亀有警察を出てタクシーに乗る。大久保に向かう。ユカを襲った仲間の車が登録されている住所だ。途中で浅草のマンションに寄り、銃と弾倉を取って来る。

大久保通りは、明治通りの交差点から総武線の大久保駅までの間、韓流ブームからのタレントグッズの店や韓国料理屋、韓国食材店等が立ち並ぶコリアンタウンの一つだ。裏通りに入ると中国人、ベトナム人、タイ人。又、イスラム横丁等もある。好きな人は好きなんだろう。男の住所は大久保2丁目。住民登録されている人の3分の1以上が外国人という所だ。実際に住んでいる人の半分以上は日本人ではないだろう。住所登録せずに不法滞在をしている人の数は数えようが無い。6畳と4畳半の古いアパートに5人や6人は当たり前で、中には、2段ベッドを複数置いて10人以上で住み着いていた例もある。

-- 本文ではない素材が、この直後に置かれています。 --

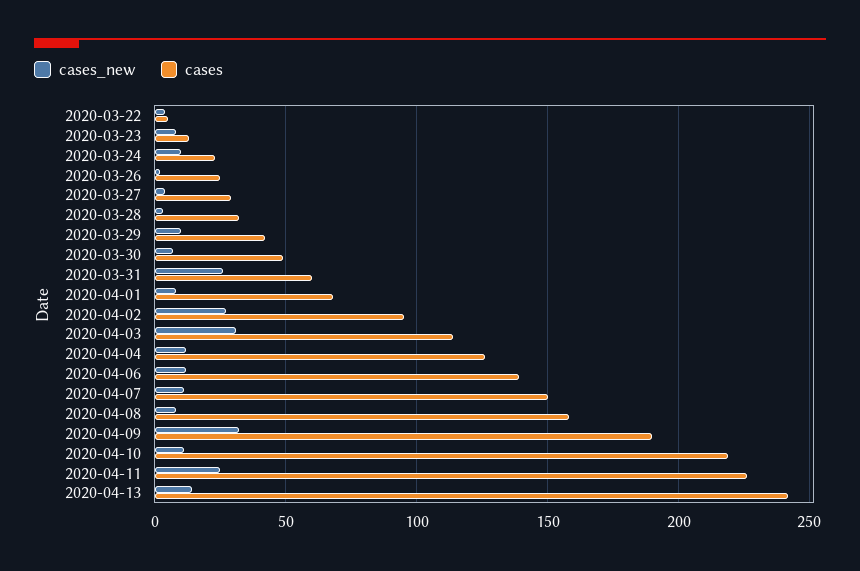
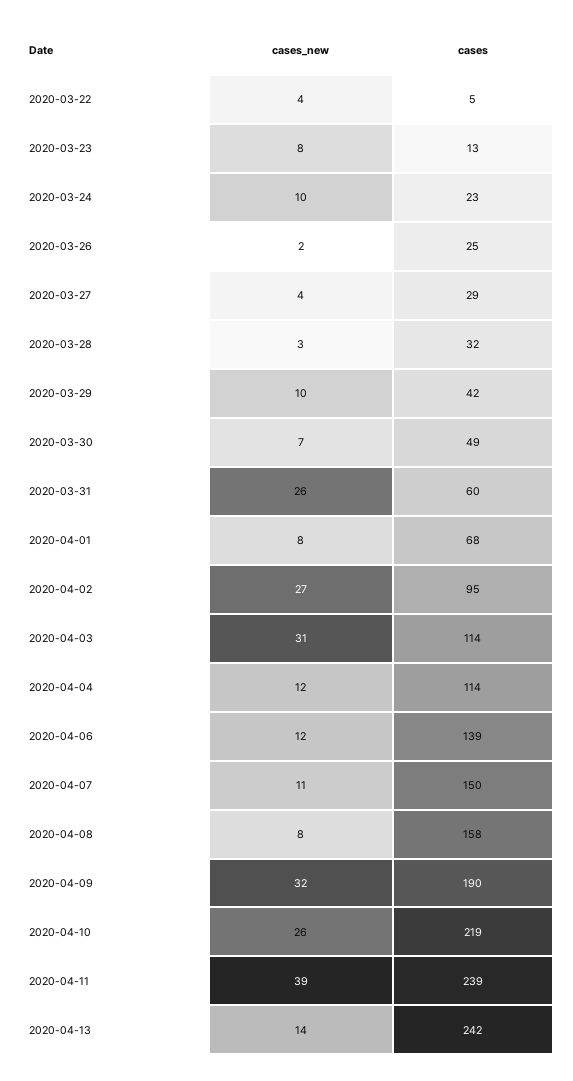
cases, 2020-04-04: 125 -> 114
cases_new, 2020-04-10: 10 -> 26
cases_new, 2020-04-11: 25 -> 39
cases, 2020-04-11: 225 -> 239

タクシーを明治通りで降りる。大久保通りに入り、右側の住所表示に気を配りながら歩く。目指す男のアパートは10分程で見つかった。比較的新しいアパートで建物から見て2部屋は有りそうだ。2DKという所か。アパートから200メートル程離れた駐車場に黒のセルシオも見つける。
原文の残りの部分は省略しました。